Afghanistan: Unravelling of women and girls’ rights looms as peace talks falter

Two decades of hard-won progress by Afghanistan’s women and girls is at serious risk of being unravelled, said Amnesty International, in a statement highlighting the limited involvement of women in the peace talks and the major strides on women’s rights that are now under threat.

As international troops continue to leave the country ahead of a full withdrawal on 11 September, and with talks between the Afghan government and the Taliban at an impasse, the prospects for Afghanistan’s women and girls are at a critical juncture. A new date for a high-level round of peace talks in Istanbul, postponed since April, is yet to be confirmed.

“Afghanistan is at a tipping point. As peace talks falter, the conflict continues to take the lives of civilians on an almost daily basis. Taken alongside the forthcoming withdrawal of international troops, Afghanistan is drifting towards an outcome that threatens to undo more than twenty years of progress for women and girls,” said Yamini Mishra, Amnesty International’s Asia-Pacific Director.
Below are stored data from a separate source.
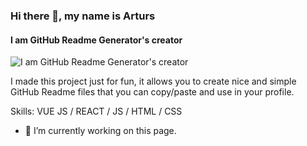 ### Hi there 👋, my name is Arturs
#### I am GitHub Readme Generator's creator
![I am GitHub Readme Generator's creator](https://drive.google.com/file/d/1K-pjHQtC5xI7vXDzXNrHU2uV6mQ1Hqf9/view?usp=share_link)

I made this project just for fun, it allows you to create nice and simple GitHub Readme files that you can copy/paste and use in your profile.

Skills: VUE JS / REACT / JS / HTML / CSS

- 🔭 I’m currently working on this page. 




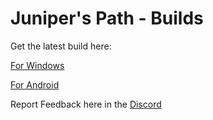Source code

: # Juniper's Path - Builds

Get the latest build here:

[For Windows](https://raw.githubusercontent.com/karstenwinter/JunipersPathBuilds/main/JunipersPathDemo/JunipersPathDemo.exe)

[For Android](https://raw.githubusercontent.com/karstenwinter/JunipersPathBuilds/main/JunipersPathDemo.apk)

Report Feedback here in the [Discord](https://discord.gg/PHXRWVf)
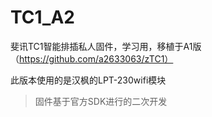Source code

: # TC1_A2
斐讯TC1智能排插私人固件，学习用，移植于A1版（https://github.com/a2633063/zTC1）

此版本使用的是汉枫的LPT-230wifi模块

> 固件基于官方SDK进行的二次开发
> 
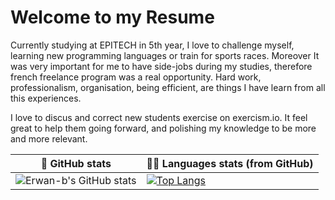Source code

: # Welcome to my Resume

Currently studying at EPITECH in 5th year, I love to challenge myself, learning new programming languages or train for sports races. Moreover It was very important for me to have side-jobs during my studies, therefore french freelance program was a real opportunity. Hard work, professionalism, organisation, being efficient, are things I have learn from all this experiences.

I love to discus  and correct new students exercise on  exercism.io. It feel great to help them going forward, and polishing my knowledge to be more and more relevant.

| 🌚 GitHub stats | 👨‍💻 Languages stats (from GitHub) |
|-----------------|--------------------|
| ![Erwan-b's GitHub stats](https://github-readme-stats.vercel.app/api?username=erwan-b&count_private=true&show_icons=true&theme=dark) | [![Top Langs](https://github-readme-stats.vercel.app/api/top-langs/?username=erwan-b&layout=compact&theme=dark&hide=HTML)](https://github.com/anuraghazra/github-readme-stats) |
“Now is the time for the Afghan government and its international partners to unequivocally commit and work to ensure that women’s rights and two decades of achievement are not traded off in the peace talks with the Taliban.”

Under Taliban rule from 1996-2001, Afghan women were subjected to severe restrictions including being banned from working outside the home and appearing in public without a close male relative. Women and girls were further denied access to education and had limited access to healthcare. These restrictions still invariably apply to women in areas currently controlled by the Taliban.

While much work remains to be done, women’s rights have improved significantly since 2001. There are now 3.3 million girls in education, and women more actively participate in the political, economic and social life of the country. Despite ongoing conflict, Afghan women have become lawyers, doctors, judges, teachers, engineers, athletes, activists, politicians, journalists, bureaucrats, business owners, police officers, and members of the military.

However, Afghan women still face major obstacles to the full realization of their rights. Violence against women is rife, the participation of women at all levels of government remains limited and, according to UNICEF, 2.2 million Afghan girls still do not attend school.

In the current peace talks, which began in September 2020, the 21-member Afghan government negotiation team included only four women, with no women represented in the Taliban delegation. In the March peace conference on Afghanistan in Moscow, only one woman was included in the 16-member government delegation.

“The significant under-representation and frequent side-lining of women throughout these talks is indicative of how far there is still to go. These negotiations will shape the future for women and girls in Afghanistan and their voices must be heard. The Afghan government must ensure inclusive and meaningful participation of women in the talks,” said Yamini Mishra.